Após se retirar da sociedade que comandava o Garcia & Rodrigues, em 2000, Janjão atuou ainda na criação da marca Fiammetta, pizzaria de sucesso que ainda hoje segue funcionando, mas já sem a sua participação. No ano seguinte, ele prestou consultoria para a rede de supermercados Zona Sul, onde inseriu o conceito de “Store in store”, que inclui a oferta de serviços como café da manhã e pizzaria. Foi também prestando uma consultoria que, sete anos mais tarde, ele conheceu Nick Barcelos, a proprietária do restaurante do Lulu, onde hoje funciona o Lorenzo Bistrô. Os negócios não iam bem e ela já não sabia qual próximo passo dar. Entre uma e outra sugestão, os dois se apaixonaram e casaram logo em seguida. O conceito do restaurante foi reformulado pelo casal, que passou a chamá-lo de Lorenzo Bistrô.

Lá, são servidos pratos preparados de maneira sofisticada, a partir de uma origem das mais simples, com pegada meio francesa, meio italiana. O ambiente é aconchegante e familiar. “É um projeto feito para minha família e alguns clientes acabam se tornando parte da minha família também”, resume. Janjão é frequentador da mais notória confraria de vinhos da cidade e participa de encontros com grandes conhecedores do mundo de Baco, em que são esvaziadas garrafas de edições limitadas e alguns dos rótulos mais caros do mundo. Essas garrafas contam histórias. E também servem como item decorativo: no Lorenzo, estão espalhadas por toda parte, compondo um clima informal e muito particular no ambiente.

A Casa Carandaí, localizada a poucos metros do restaurante, foi uma expansão natural do bistrô. “Já vendíamos vinhos para clientes do Lorenzo e o mercado queria comprar nossas massas frescas que produzíamos até então apenas para consumo no restaurante. Foi um caminho natural”, aponta Janjão, que inaugurou a delicatessen em 2012, em um belo casarão tombado. Ali, estão disponíveis iguarias de cinco países europeus e de quatro estados brasileiros.
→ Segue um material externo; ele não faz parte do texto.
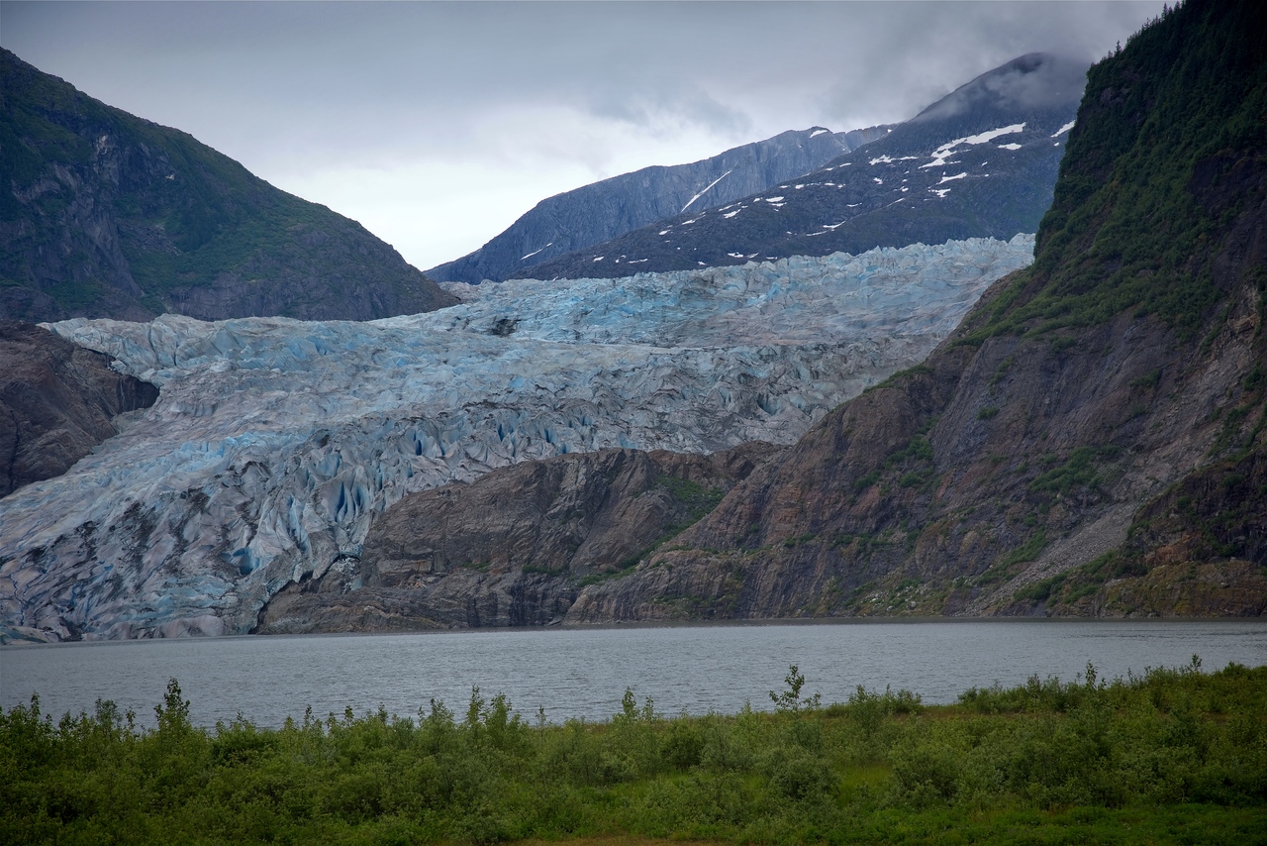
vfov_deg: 13.0
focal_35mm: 105
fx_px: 3696
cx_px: 634
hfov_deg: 19.5
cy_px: 423
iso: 100
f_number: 8
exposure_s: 1/250
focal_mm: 105
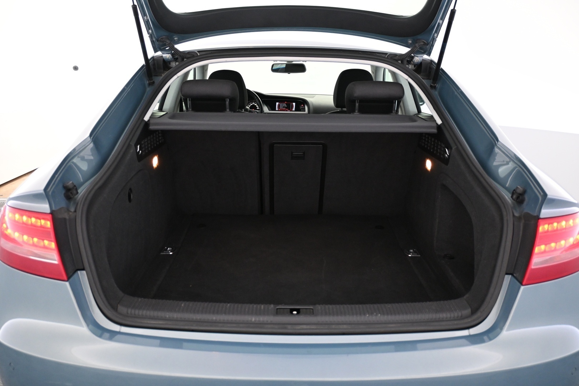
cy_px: 193
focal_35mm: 32
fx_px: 519
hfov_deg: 58.3
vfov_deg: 40.8
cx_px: 290
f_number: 4
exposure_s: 1/30
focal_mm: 21.5
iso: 1400
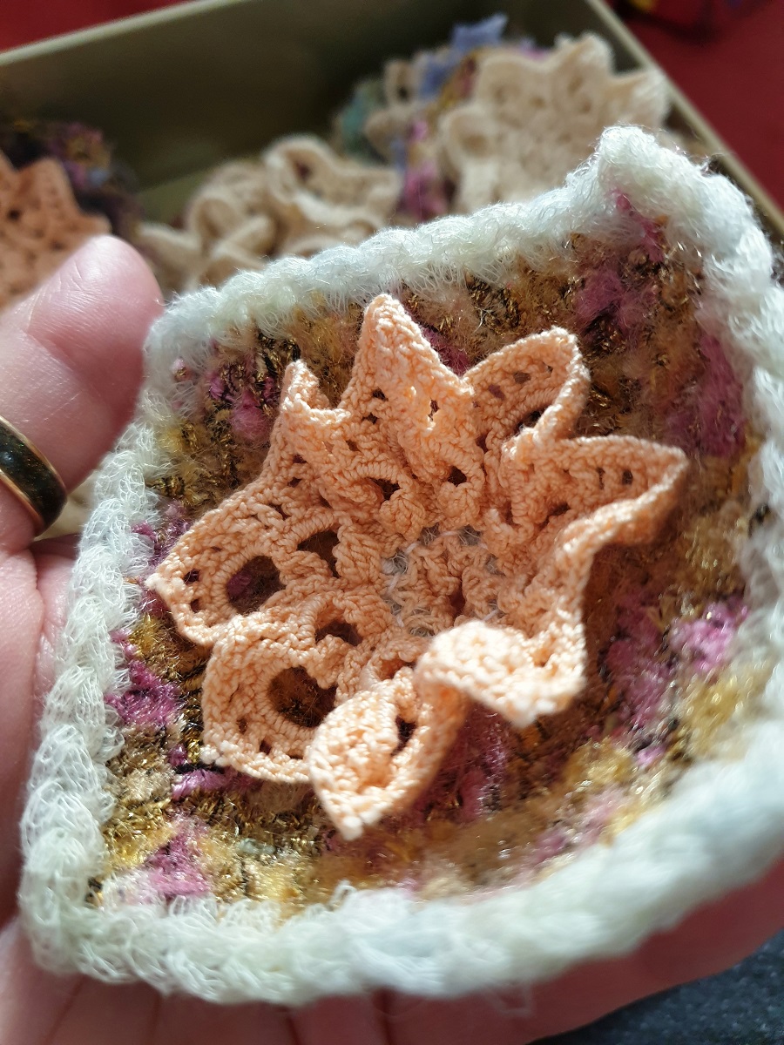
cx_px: 392
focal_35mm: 26
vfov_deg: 67.3
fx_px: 785
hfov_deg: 53.1
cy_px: 522
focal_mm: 4.3
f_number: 1.5
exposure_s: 1/50
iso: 250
A lista inclui mais de dois mil itens, que vão de biscoitos, compotas, embutidos, carnes, azeites e vinhos exclusivos. Do Rio Grande do Sul, vêm as compotas e geleias, pães orgânicos, cortes nobres bovinos e de cordeiro. De São Paulo, vem a bananada. Já o queijo serra da canastra é mineiro. Entre os produtos importados, destaque para os queijos holandeses, as massas e a linha completa de embutidos vindos direto da Itália e os vinhos franceses. O espaço abrange ainda rotisseria e padaria, de onde seus cinco fornos produzem ciabattas, focaccias e baguetes, entre outros.

Há um ano, Janjão lançou a marca própria de produtos da Casa Carandaí, com foco no que produz de melhor – os pães. Além dos produtos feitos na casa, a grife inclui também insumos selecionados que passaram pelo crivo e intervenções do restaurateur. A marca já passa de 25 itens, de goiabada cascão cremosa, um dos hits de venda, aos grissinis de alecrim com parmesão, que fazem sucesso no couvert do bistrô. Janjão viajou por diversas partes do Brasil para selecionar criteriosamente os itens do empório entre a produção local. Como a casa tem uma ligação muito forte com queijos, há um produto que ele ainda deseja ter em sua seleção. “Conheci alguns queijos da ilha do Marajó, no Pará, e tenho muito interesse em trazer para o Rio”, pontua ele, que já esteve diversas vezes no estado e guarda entre as lembranças da infância a chuva da tarde e a ardência do jambu, da época em que sua família ficava hospedada no Hotel Grão Pará.

A pedido da Revista Leal Moreira, o restaurater separou algumas receitas que fazem sucesso em suas casas. “A polenta é um clássico, fazia parte do cardápio do Lulu (antes de ser tornar Lorenzo Bistrô) e sofreu pequenas modificações. A Mud Cake é um dos grandes hits da Casa Carandaí. Deliciosa, não pode faltar e é uma das mais vendidas”, destaca. Já a receita do penne, de sua autoria, é uma daquelas que surgem ao acaso. Num belo dia, ele quis fazer um arroz de pato, com sobras de um pato assado. Mas sendo este dia um domingo, todos os estabelecimentos estavam fechados. “Já tinha o arroz, o pato desfiado e o caldo, mas faltava o salame, o choriço... Por sorte tinha em casa um salame do Cinque, trazido por um velho amigo italiano que prepara nos arredores de São Paulo os melhores salames curados do Brasil. Imaginei o gosto intenso deste salame contrapondo-se ao molho de tomate, mais adocicado... E foi desta experiência doméstica que surgiu a receita”, descreve.